SOURCE MATERIAL: Begin
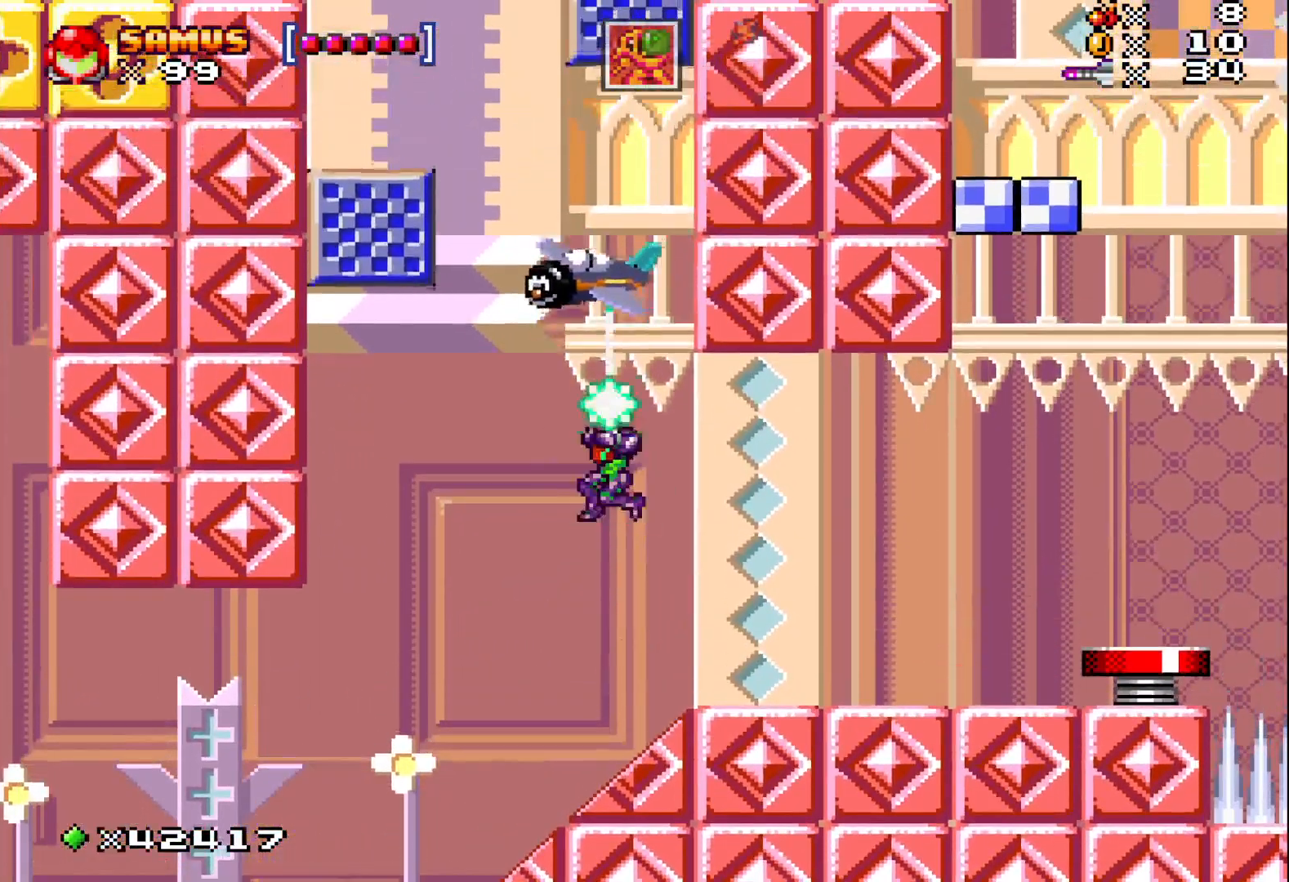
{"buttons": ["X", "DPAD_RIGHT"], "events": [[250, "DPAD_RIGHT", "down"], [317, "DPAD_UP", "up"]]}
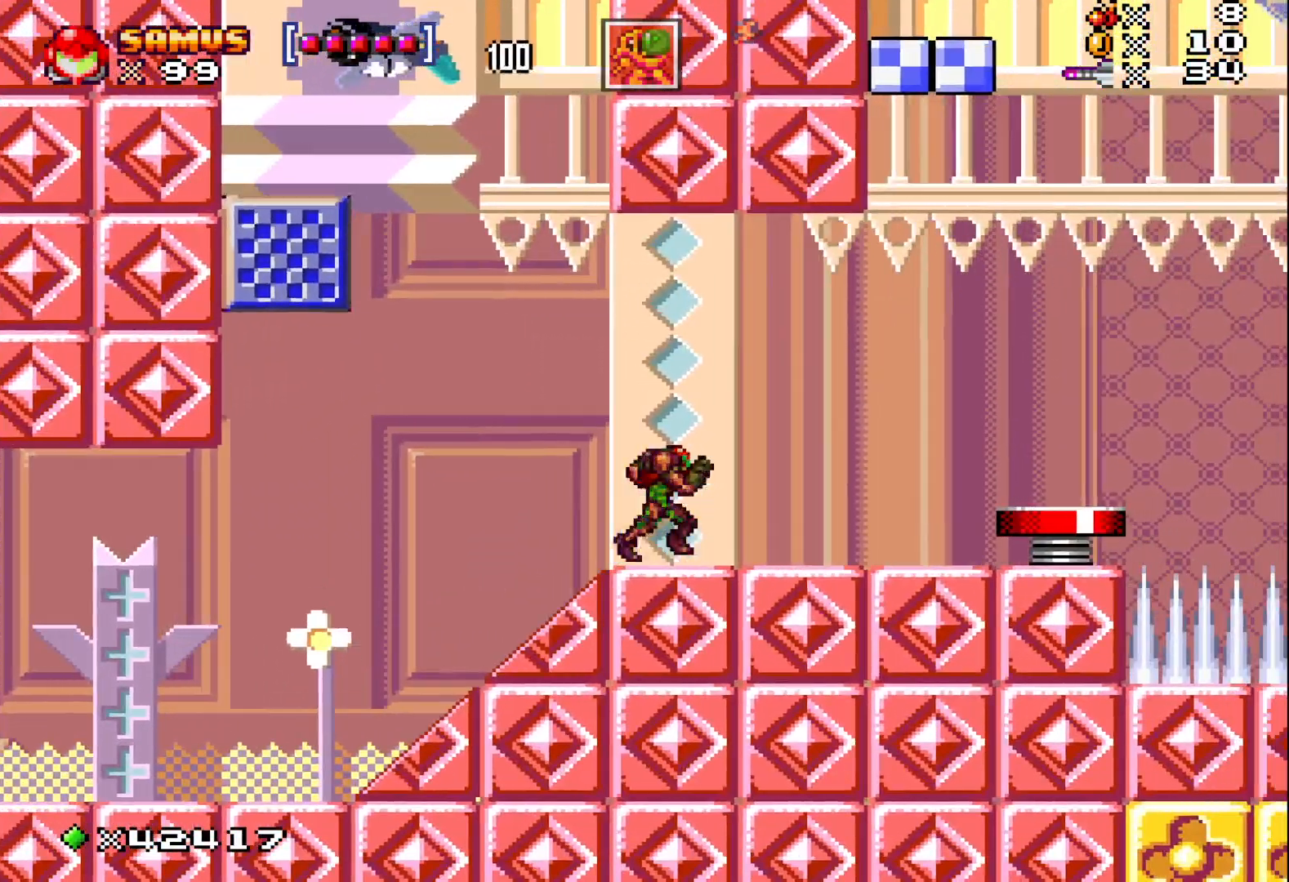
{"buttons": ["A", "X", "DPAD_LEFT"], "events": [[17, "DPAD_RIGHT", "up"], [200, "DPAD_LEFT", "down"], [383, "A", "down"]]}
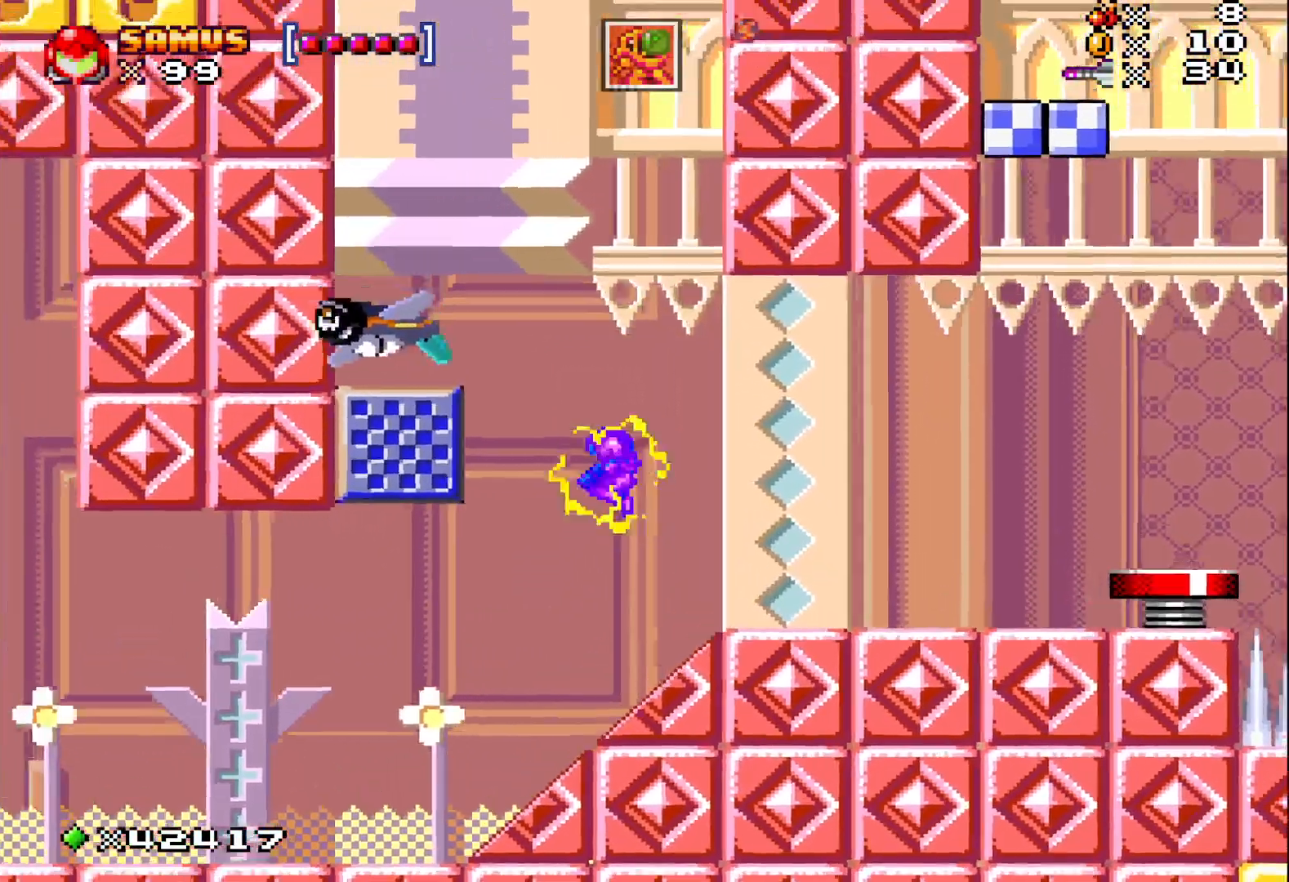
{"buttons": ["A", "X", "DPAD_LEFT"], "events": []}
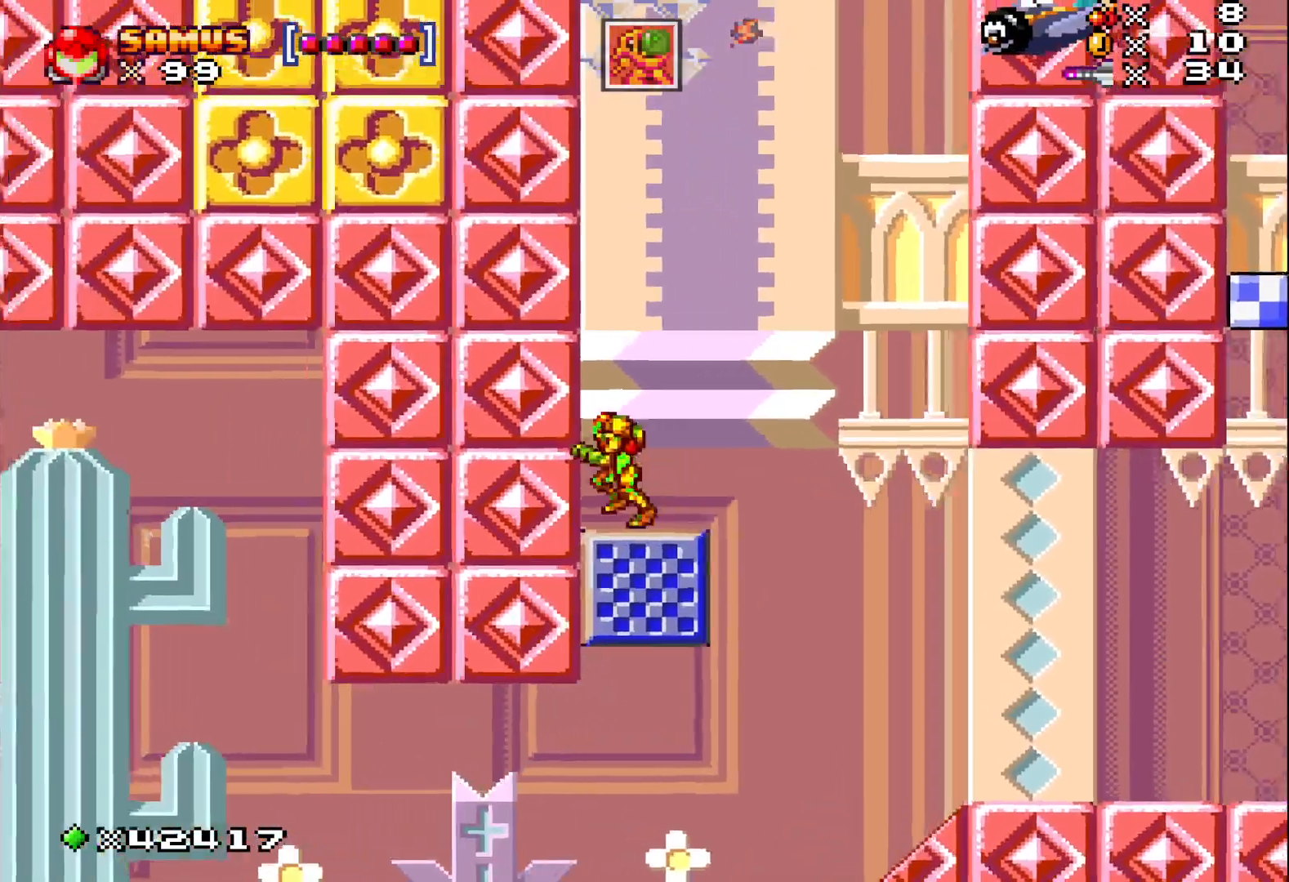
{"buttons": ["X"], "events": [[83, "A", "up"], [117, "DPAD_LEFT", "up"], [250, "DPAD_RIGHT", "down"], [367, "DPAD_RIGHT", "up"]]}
SOURCE MATERIAL: End
▸ **EXERCISE**
Quote the material in full and exactly; do not carry over its pictures.

▸ **YOUR SOLUTION**
{"buttons": ["X", "DPAD_RIGHT"], "events": [[250, "DPAD_RIGHT", "down"], [317, "DPAD_UP", "up"]]}
{"buttons": ["A", "X", "DPAD_LEFT"], "events": [[17, "DPAD_RIGHT", "up"], [200, "DPAD_LEFT", "down"], [383, "A", "down"]]}
{"buttons": ["A", "X", "DPAD_LEFT"], "events": []}
{"buttons": ["X"], "events": [[83, "A", "up"], [117, "DPAD_LEFT", "up"], [250, "DPAD_RIGHT", "down"], [367, "DPAD_RIGHT", "up"]]}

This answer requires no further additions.